▶
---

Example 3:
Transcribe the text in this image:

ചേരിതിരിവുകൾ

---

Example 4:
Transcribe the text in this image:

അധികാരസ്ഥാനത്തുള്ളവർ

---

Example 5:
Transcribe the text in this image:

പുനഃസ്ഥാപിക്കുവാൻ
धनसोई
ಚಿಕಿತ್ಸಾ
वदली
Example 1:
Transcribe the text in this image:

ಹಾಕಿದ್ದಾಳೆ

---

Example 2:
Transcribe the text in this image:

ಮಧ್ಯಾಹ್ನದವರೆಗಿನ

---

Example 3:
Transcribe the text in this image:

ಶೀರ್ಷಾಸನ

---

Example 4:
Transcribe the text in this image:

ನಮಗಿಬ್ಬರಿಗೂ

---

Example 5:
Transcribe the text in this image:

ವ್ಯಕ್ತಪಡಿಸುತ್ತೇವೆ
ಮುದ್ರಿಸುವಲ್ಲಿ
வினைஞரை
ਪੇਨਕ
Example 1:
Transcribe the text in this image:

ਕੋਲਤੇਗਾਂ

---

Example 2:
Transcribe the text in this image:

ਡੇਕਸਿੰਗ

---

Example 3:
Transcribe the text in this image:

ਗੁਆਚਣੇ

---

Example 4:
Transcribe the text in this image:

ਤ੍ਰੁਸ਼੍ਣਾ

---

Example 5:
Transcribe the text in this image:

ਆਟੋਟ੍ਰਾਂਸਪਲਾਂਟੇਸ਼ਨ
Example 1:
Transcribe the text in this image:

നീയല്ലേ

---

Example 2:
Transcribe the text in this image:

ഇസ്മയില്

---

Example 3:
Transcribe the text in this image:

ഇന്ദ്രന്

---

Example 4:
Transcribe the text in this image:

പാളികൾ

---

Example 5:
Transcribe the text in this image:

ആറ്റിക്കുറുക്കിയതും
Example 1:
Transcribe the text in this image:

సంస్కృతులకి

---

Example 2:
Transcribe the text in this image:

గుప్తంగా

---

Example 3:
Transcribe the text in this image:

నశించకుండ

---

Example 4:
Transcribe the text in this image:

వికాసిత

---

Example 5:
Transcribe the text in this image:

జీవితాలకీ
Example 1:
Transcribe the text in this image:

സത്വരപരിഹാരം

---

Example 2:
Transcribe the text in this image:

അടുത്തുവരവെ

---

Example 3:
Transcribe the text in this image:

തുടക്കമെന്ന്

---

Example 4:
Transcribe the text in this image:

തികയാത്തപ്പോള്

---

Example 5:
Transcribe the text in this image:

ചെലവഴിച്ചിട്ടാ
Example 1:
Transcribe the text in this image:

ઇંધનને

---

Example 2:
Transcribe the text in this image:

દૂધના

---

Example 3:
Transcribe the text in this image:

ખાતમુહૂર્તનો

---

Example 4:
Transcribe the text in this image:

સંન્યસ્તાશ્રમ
◀
◆ Description of the task
All of the material above needs to be retyped word for word.

◆ Exercise solution
---

Example 3:
Transcribe the text in this image:

ചേരിതിരിവുകൾ

---

Example 4:
Transcribe the text in this image:

അധികാരസ്ഥാനത്തുള്ളവർ

---

Example 5:
Transcribe the text in this image:

പുനഃസ്ഥാപിക്കുവാൻ
धनसोई
ಚಿಕಿತ್ಸಾ
वदली
Example 1:
Transcribe the text in this image:

ಹಾಕಿದ್ದಾಳೆ

---

Example 2:
Transcribe the text in this image:

ಮಧ್ಯಾಹ್ನದವರೆಗಿನ

---

Example 3:
Transcribe the text in this image:

ಶೀರ್ಷಾಸನ

---

Example 4:
Transcribe the text in this image:

ನಮಗಿಬ್ಬರಿಗೂ

---

Example 5:
Transcribe the text in this image:

ವ್ಯಕ್ತಪಡಿಸುತ್ತೇವೆ
ಮುದ್ರಿಸುವಲ್ಲಿ
வினைஞரை
ਪੇਨਕ
Example 1:
Transcribe the text in this image:

ਕੋਲਤੇਗਾਂ

---

Example 2:
Transcribe the text in this image:

ਡੇਕਸਿੰਗ

---

Example 3:
Transcribe the text in this image:

ਗੁਆਚਣੇ

---

Example 4:
Transcribe the text in this image:

ਤ੍ਰੁਸ਼੍ਣਾ

---

Example 5:
Transcribe the text in this image:

ਆਟੋਟ੍ਰਾਂਸਪਲਾਂਟੇਸ਼ਨ
Example 1:
Transcribe the text in this image:

നീയല്ലേ

---

Example 2:
Transcribe the text in this image:

ഇസ്മയില്

---

Example 3:
Transcribe the text in this image:

ഇന്ദ്രന്

---

Example 4:
Transcribe the text in this image:

പാളികൾ

---

Example 5:
Transcribe the text in this image:

ആറ്റിക്കുറുക്കിയതും
Example 1:
Transcribe the text in this image:

సంస్కృతులకి

---

Example 2:
Transcribe the text in this image:

గుప్తంగా

---

Example 3:
Transcribe the text in this image:

నశించకుండ

---

Example 4:
Transcribe the text in this image:

వికాసిత

---

Example 5:
Transcribe the text in this image:

జీవితాలకీ
Example 1:
Transcribe the text in this image:

സത്വരപരിഹാരം

---

Example 2:
Transcribe the text in this image:

അടുത്തുവരവെ

---

Example 3:
Transcribe the text in this image:

തുടക്കമെന്ന്

---

Example 4:
Transcribe the text in this image:

തികയാത്തപ്പോള്

---

Example 5:
Transcribe the text in this image:

ചെലവഴിച്ചിട്ടാ
Example 1:
Transcribe the text in this image:

ઇંધનને

---

Example 2:
Transcribe the text in this image:

દૂધના

---

Example 3:
Transcribe the text in this image:

ખાતમુહૂર્તનો

---

Example 4:
Transcribe the text in this image:

સંન્યસ્તાશ્રમ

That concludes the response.